- Try it
The answer should hold exactly the lines of the entries below from the one containing "Anagrafe e stato civile" through the last line, both included.
*** Recorded information ***
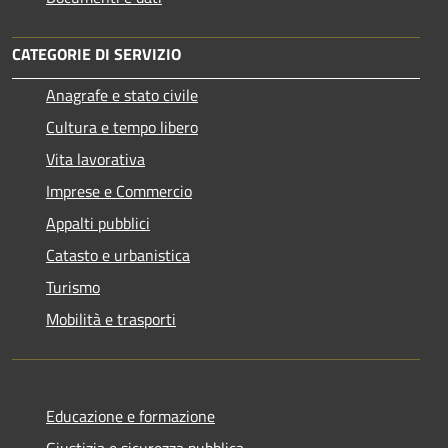
CATEGORIE DI SERVIZIO
Anagrafe e stato civile
Cultura e tempo libero
Vita lavorativa
Imprese e Commercio
Appalti pubblici
Catasto e urbanistica
Turismo
Mobilità e trasporti
Educazione e formazione
Giustizia e sicurezza pubblica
***
- Reply
Anagrafe e stato civile
Cultura e tempo libero
Vita lavorativa
Imprese e Commercio
Appalti pubblici
Catasto e urbanistica
Turismo
Mobilità e trasporti
Educazione e formazione
Giustizia e sicurezza pubblica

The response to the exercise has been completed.